To put things euphemistically, they're about to find out if they will be separated from either the wheat or the chaff.


Such is the situation that Leon Kennedy from Resident Evil 2 shall find himself in as he ventures further into the bowels of Raccoon City. Early on, Leon is likely to get chewed on by various mutated and zombified critters. This can result in him losing HP and limping about the virtual space, but it's nothing some health items can't patch up—hence the lack of change to his in-game model.

That is, until he gets shot while trying to get Ada Wong out of harm's way.

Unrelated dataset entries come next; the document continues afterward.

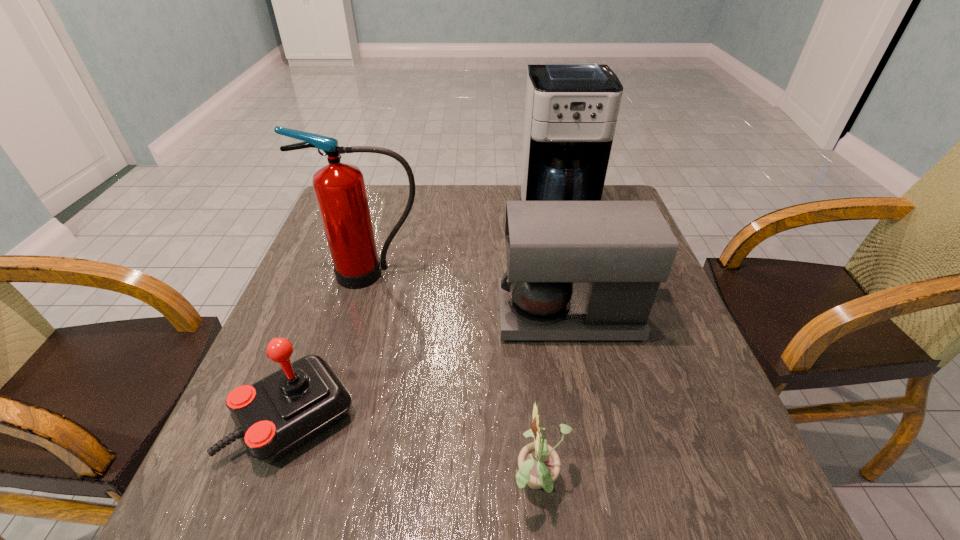
This screenshot has width=960, height=540. I want to click on vacant region located 0.150m on the carafe side of the shorter coffee maker, so click(x=434, y=315).

At what (x,y) coordinates should I click in order to perform the action: click on free region located on the carafe side of the shorter coffee maker. Please return your answer as a coordinate pair (x, y). Looking at the image, I should click on (416, 315).

Locate an element on the screen. This screenshot has height=540, width=960. free space located 0.370m on the back of the joystick is located at coordinates (351, 257).

Image resolution: width=960 pixels, height=540 pixels. In order to click on vacant area situated on the front-facing side of the sunflower in this screenshot , I will do `click(340, 483)`.

I want to click on vacant space located on the front-facing side of the sunflower, so click(425, 483).

Find the location of `vacant space situated 0.250m on the front-facing side of the sunflower`. vacant space situated 0.250m on the front-facing side of the sunflower is located at coordinates (358, 483).

Find the location of a particular element. Image resolution: width=960 pixels, height=540 pixels. object that is at the far edge is located at coordinates (571, 108).

This screenshot has height=540, width=960. In order to click on joystick that is at the near edge in this screenshot , I will do `click(274, 416)`.

Where is `sunflower that is positioned at the near edge`? The width and height of the screenshot is (960, 540). sunflower that is positioned at the near edge is located at coordinates (539, 465).

At what (x,y) coordinates should I click in order to perform the action: click on fire extinguisher positioned at the left edge. Please return your answer as a coordinate pair (x, y). The width and height of the screenshot is (960, 540). Looking at the image, I should click on (340, 191).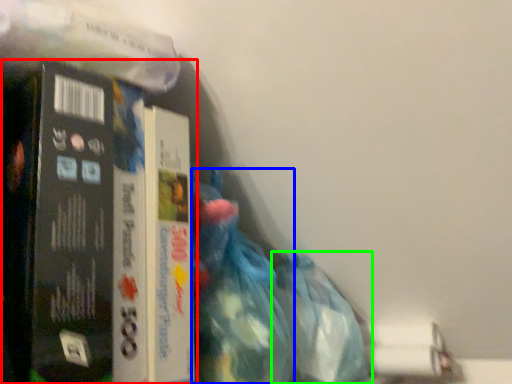
Question: Which object is the farthest from book (highlighted by a red box)? Choose among these: waste (highlighted by a blue box) or plastic bag (highlighted by a green box).

Choices:
 (A) waste
 (B) plastic bag

Answer: (B)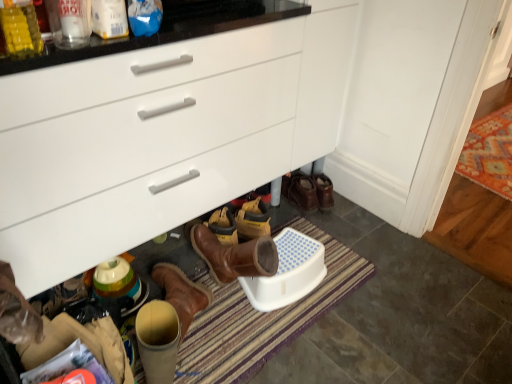
Identify the location of vacant area that lies to the right of white plastic phone at lower center. The width and height of the screenshot is (512, 384). (356, 305).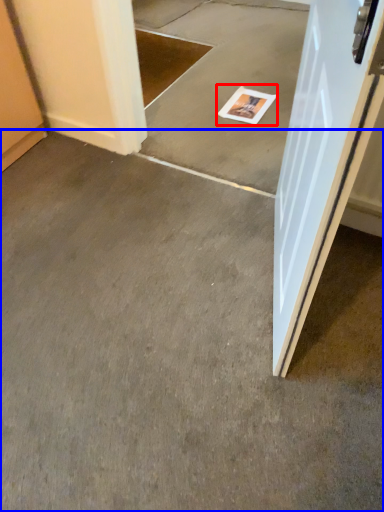
Question: Which object is closer to the camera taking this photo, magazine (highlighted by a red box) or concrete (highlighted by a blue box)?

Choices:
 (A) magazine
 (B) concrete

Answer: (B)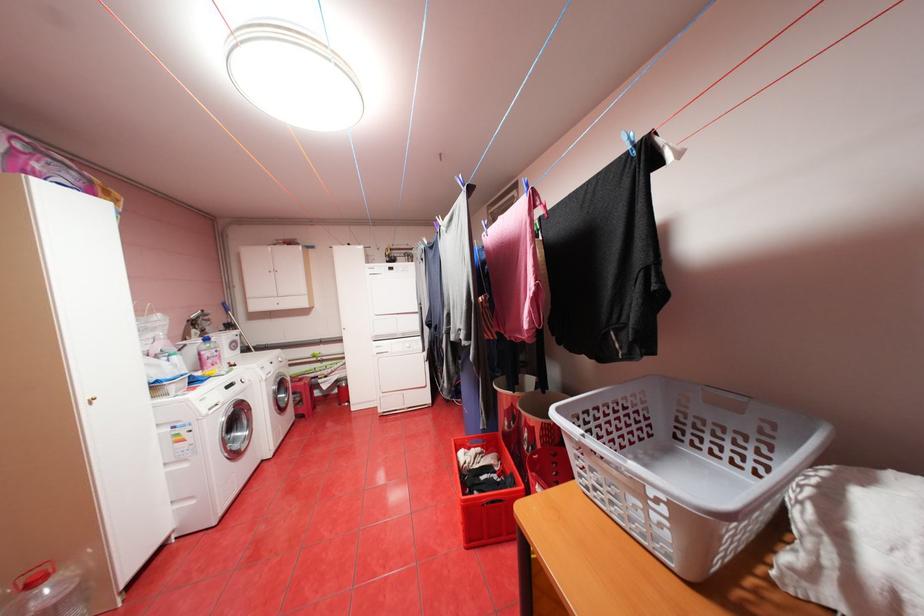
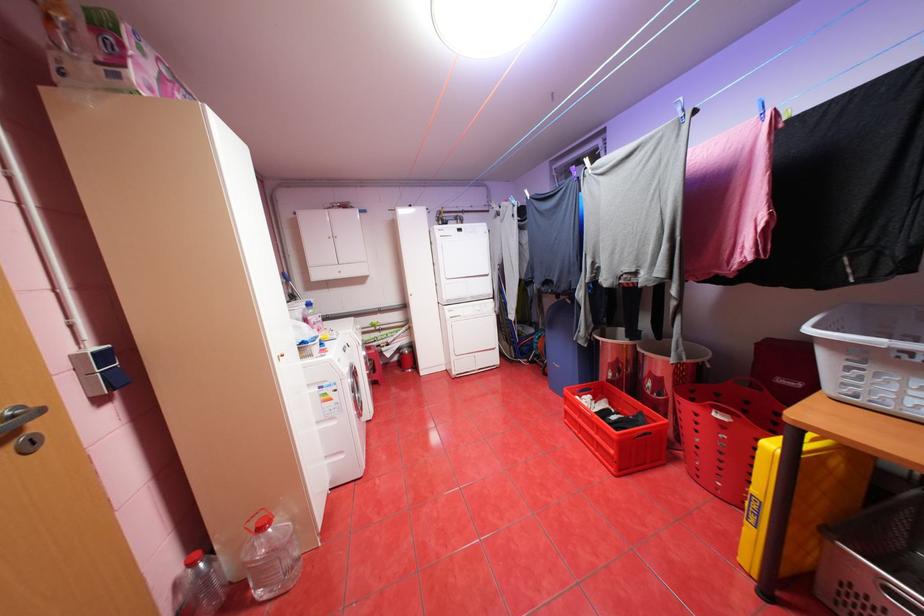
Question: Based on the continuous images, in which direction is the camera rotating? Reply with the corresponding letter.

Choices:
 (A) Left
 (B) Right
 (C) Up
 (D) Down

Answer: (D)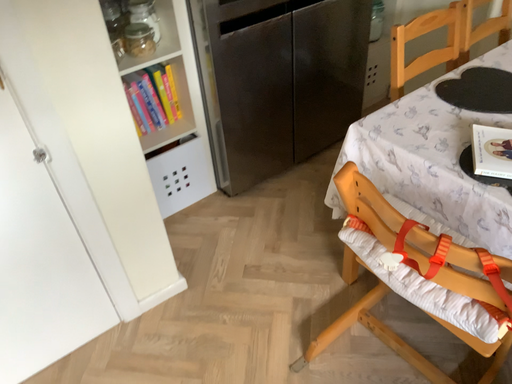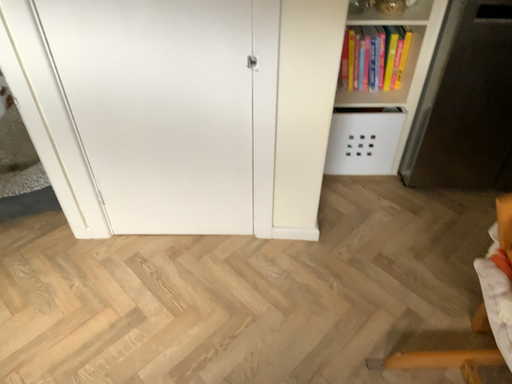
Question: How did the camera likely rotate when shooting the video?

Choices:
 (A) rotated left
 (B) rotated right

Answer: (A)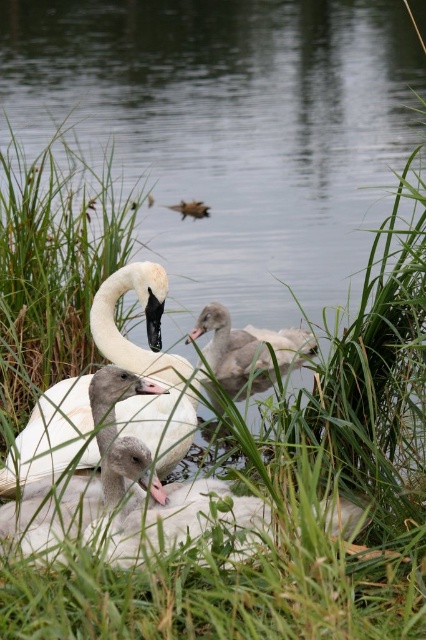
Question: Which object appears farthest from the camera in this image?

Choices:
 (A) gray downy duckling at center
 (B) white glossy swan at center
 (C) white fluffy swan at center

Answer: (A)

Question: Does white glossy swan at center have a larger size compared to white matte duckling at center?

Choices:
 (A) no
 (B) yes

Answer: (B)

Question: Which object is the farthest from the white fluffy swan at center?

Choices:
 (A) brown fuzzy duckling at center
 (B) gray downy duckling at center
 (C) white glossy swan at center
 (D) white matte duckling at center

Answer: (A)

Question: Does white glossy swan at center have a lesser width compared to gray downy duckling at center?

Choices:
 (A) yes
 (B) no

Answer: (B)

Question: Which point is farther to the camera?

Choices:
 (A) gray downy duckling at center
 (B) white matte duckling at center
 (C) white glossy swan at center

Answer: (A)

Question: Considering the relative positions of white matte duckling at center and gray downy duckling at center in the image provided, where is white matte duckling at center located with respect to gray downy duckling at center?

Choices:
 (A) above
 (B) below

Answer: (B)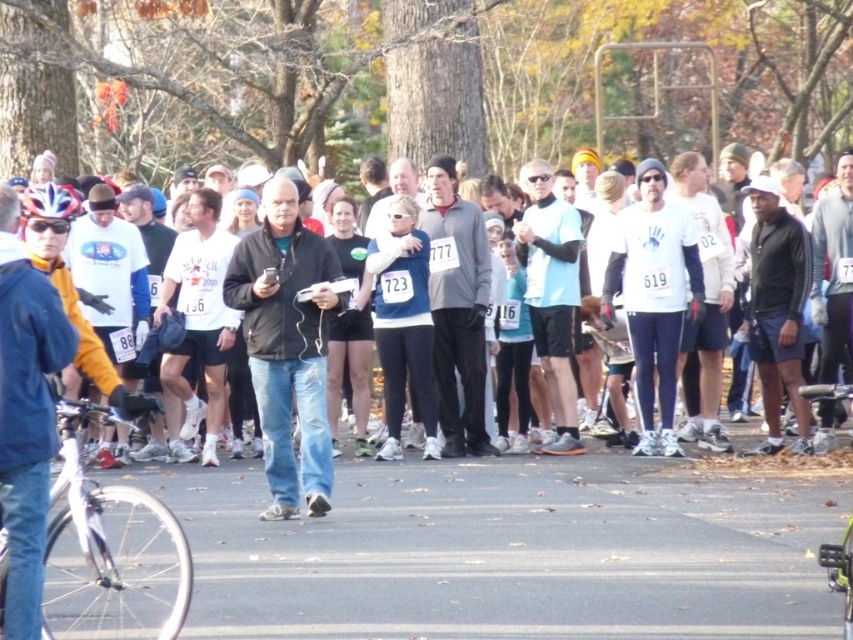
Is white matte bicycle at lower left positioned behind green matte bicycle at lower right?

Yes, white matte bicycle at lower left is behind green matte bicycle at lower right.

Which is in front, point (48, 588) or point (850, 636)?

Positioned in front is point (850, 636).

Find the location of a particular element. The image size is (853, 640). white matte bicycle at lower left is located at coordinates (109, 552).

Where is `white matte bicycle at lower left`? The image size is (853, 640). white matte bicycle at lower left is located at coordinates (109, 552).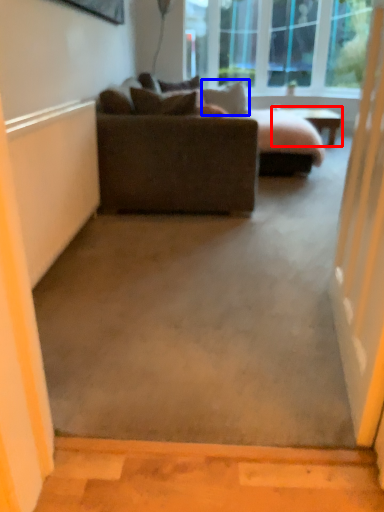
Question: Which point is further to the camera, table (highlighted by a red box) or pillow (highlighted by a blue box)?

Choices:
 (A) table
 (B) pillow

Answer: (A)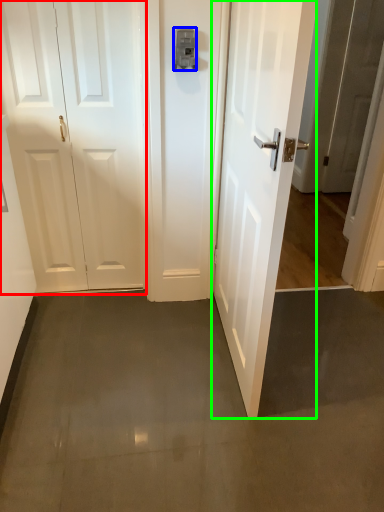
Question: Which object is positioned farthest from door (highlighted by a red box)? Select from latch (highlighted by a blue box) and door (highlighted by a green box).

Choices:
 (A) latch
 (B) door

Answer: (B)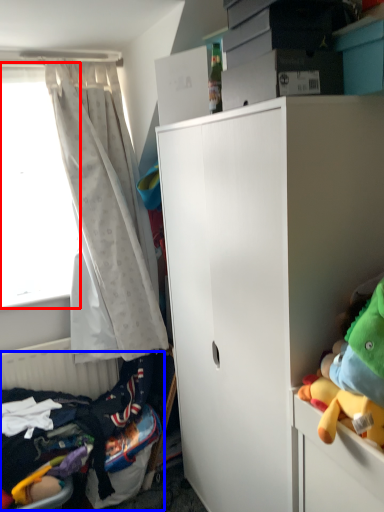
Question: Which point is closer to the camera, window screen (highlighted by a red box) or bed (highlighted by a blue box)?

Following that impromptu act of heroism, Leon dons a bandage on the upper half of his body for the rest of the game. No amount of healing can reverse that texture change: Mr. Kennedy will be forced to show everyone he meets that plot armor can only go so far in shielding him from all kinds of nasty blows.

The bandage might be a simple detail in and of itself, but it does achieve one of the goals a designer has in mind when portraying the protagonist's struggles: It shows that no matter who you are, any reckless action you take—even with the best of intentions—will have the baleful environment leave its mark on you in painful fashion. Given that horror games can come with increasingly high stakes, having the lead character display the consequences of taking on the unknown can be a potent reminder of their fragility and the need to potentially change tactics if they want to make it back to the ordinary world as a wiser individual.


Lend them quirks that shape their behavior and gameplay chops

As with all characters in works of fiction, horror game protagonists don't necessarily need to be "normal" for players to easily relate to—especially if one considers that games provide escapism that lets folks control characters with noteworthy and attractive facets. Given the genre's reliance on tough-as-nails circumstances to inspire gamers to play cautiously, said facets shouldn't equate to granting the lead character anything that's more at home in power fantasies.

In the case of horror gaming, any quirks or special features the protagonist embodies should be related to a couple of things: First, they may add a touch of personality to the character that makes their interactions with their environment noteworthy in terms of how well they spot details and how unique their observations are. Second, they may serve as a way for the protagonist to effectively read and, in some cases, shape their surroundings to better negotiate them (while still keeping the odds stacked against our lead character).

The upshot, then, is that the protagonist's facets will make them a more interesting personality and someone who's trying to actively cope with and make sense of a menacing situation. Chalk it up to the fear of the unknown.


This is exemplified via the titular wordsmith from Alan Wake 2. As an everyman trapped in a supernatural alternate dimension dubbed The Dark Place, Mr. Wake knows that even if he somehow trained himself to become a firearms meister, chances are he's still unlikely to fight his way out through exclusively conventional means. Instead, he has to leverage his skills as a word wrangler to get out of Dodge. Ergo, he can't keep suffering from writer's block.

Thankfully for him, the Dark Place is a surprisingly flexible canvas for Alan's reality-shifting writings. With the help of his trusty Writer's Room (and some good ol' writing prompts to get the literary brain going), Mr. Wake can change his story (i.e., the Dark Place) and grant himself access to new areas that'll hopefully get him closer to freedom. Whether it's turning a subway tunnel into the site of a bloody ritual or creating a blood trail to follow by writing about a wounded detective, Alan can partake in a tug-of-war with his surroundings that helps make his character idiosyncratic and the way he tackles obstacles novel.

Sometimes, the typewriter can be mightier than the gun—making Alan Wake a remarkably ingenious figure who knows that outsmarting horror baddies can oftentimes be more effective than simply pumping them full of lead.